Poor Dick had literally typed the pages. He could not email them; this was the only copy.
Q: The first 9 MLB players to win back-to-back MVPs played the nine different positions. Name them.
Q: Name the last (maybe only) team to have 4 20-game winning pitchers in the same year.
We had a tremendous Christmas. Idyllic, in fact. On Christmas Eve not one, but two, different friends invited us to family gatherings. Christmas Day the boys woke up at 4AM but were forbidden to wake us until 7. At 6:50 they finally resorted to re-setting Alex’s clock ahead 10 minutes and then charged into our room. Then that night we went out with close family friends for our traditional Chinese dinner in Philly.

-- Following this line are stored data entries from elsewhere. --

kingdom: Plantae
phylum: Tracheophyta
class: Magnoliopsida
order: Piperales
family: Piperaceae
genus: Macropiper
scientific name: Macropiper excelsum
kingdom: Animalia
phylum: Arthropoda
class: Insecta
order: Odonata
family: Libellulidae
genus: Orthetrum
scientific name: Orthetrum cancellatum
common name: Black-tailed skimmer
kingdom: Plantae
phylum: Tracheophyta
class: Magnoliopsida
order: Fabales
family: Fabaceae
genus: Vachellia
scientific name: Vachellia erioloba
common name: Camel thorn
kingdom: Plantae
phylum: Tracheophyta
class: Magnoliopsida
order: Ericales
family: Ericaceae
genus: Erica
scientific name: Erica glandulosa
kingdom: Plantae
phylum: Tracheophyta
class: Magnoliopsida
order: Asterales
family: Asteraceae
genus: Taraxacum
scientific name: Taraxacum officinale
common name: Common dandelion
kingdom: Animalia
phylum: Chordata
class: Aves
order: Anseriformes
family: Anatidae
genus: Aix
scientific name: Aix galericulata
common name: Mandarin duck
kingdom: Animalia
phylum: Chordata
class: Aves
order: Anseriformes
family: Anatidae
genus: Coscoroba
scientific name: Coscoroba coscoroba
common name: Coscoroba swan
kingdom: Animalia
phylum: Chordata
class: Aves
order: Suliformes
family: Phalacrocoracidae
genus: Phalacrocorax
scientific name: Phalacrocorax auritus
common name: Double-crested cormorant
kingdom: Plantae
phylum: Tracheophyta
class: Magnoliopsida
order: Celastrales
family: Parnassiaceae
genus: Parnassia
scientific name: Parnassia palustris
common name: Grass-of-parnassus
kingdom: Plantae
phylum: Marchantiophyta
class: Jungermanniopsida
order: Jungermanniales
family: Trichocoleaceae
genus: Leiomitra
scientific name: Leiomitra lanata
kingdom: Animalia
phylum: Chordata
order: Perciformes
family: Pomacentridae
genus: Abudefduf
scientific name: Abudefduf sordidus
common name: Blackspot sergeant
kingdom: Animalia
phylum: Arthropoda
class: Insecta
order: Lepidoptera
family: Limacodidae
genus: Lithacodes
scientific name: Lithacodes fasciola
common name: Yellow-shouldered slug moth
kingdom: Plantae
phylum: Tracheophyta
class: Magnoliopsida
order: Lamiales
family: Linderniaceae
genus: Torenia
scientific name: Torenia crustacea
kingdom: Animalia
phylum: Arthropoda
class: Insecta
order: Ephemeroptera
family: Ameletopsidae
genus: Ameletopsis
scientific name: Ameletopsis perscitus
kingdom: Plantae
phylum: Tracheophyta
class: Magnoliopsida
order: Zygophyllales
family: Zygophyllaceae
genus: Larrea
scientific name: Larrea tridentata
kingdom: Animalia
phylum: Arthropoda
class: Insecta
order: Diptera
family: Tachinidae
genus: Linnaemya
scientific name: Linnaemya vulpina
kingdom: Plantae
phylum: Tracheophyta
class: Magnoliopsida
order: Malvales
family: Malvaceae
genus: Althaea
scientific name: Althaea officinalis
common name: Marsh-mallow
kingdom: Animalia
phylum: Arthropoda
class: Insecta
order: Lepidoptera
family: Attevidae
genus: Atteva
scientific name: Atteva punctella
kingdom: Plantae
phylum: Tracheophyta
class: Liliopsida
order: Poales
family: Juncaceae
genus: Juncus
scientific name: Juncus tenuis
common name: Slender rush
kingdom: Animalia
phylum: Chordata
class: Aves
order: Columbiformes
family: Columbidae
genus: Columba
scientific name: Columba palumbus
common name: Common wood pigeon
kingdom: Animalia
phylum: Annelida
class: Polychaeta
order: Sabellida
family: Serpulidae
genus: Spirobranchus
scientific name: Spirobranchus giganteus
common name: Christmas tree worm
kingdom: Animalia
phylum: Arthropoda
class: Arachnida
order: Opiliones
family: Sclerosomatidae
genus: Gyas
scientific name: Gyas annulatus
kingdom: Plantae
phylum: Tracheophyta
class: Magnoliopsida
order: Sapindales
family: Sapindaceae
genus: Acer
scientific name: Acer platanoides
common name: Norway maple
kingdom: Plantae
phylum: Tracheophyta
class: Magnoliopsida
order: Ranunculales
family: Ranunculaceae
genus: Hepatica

As for Dick, I hereby indemnify him from any baseball talking restrictions his family has placed on him when it comes to talking to me. Just print this out and show it to your family as proof. Or email it to them. Either way, you should be fine.
Merry Christmas and Happy New Year, everyone. Each day is one day closer to the 2014 World Series and the end of the dark period where the Red Sox are the reigning champs.
A: Dan Blankhead, 1947 Dodgers.
A: NL: Phillies (John Kennedy-1957) & AL: Red Sox (Pumpsie Green-1959).
A: 1B Jimmy Foxx (’32, ’33), P Hal Newhouser (’44,’ 45), C Yogi Berra (’54, ’55), OF Mickey Mantle (’56, ’57), SS Ernie Banks (’58, ’59), OF Roger Maris (’60, ’61), 2B Joe Morgan (’75, ’76), 3B Mike Schmidt (’80, ’81), OF Dale Murphy (’82, ’83).
A: 1971 Orioles (Dave McNally 21-5, Pat Dobson 20-8, Mike Cuellar 20-9, Jim Palmer 20-9).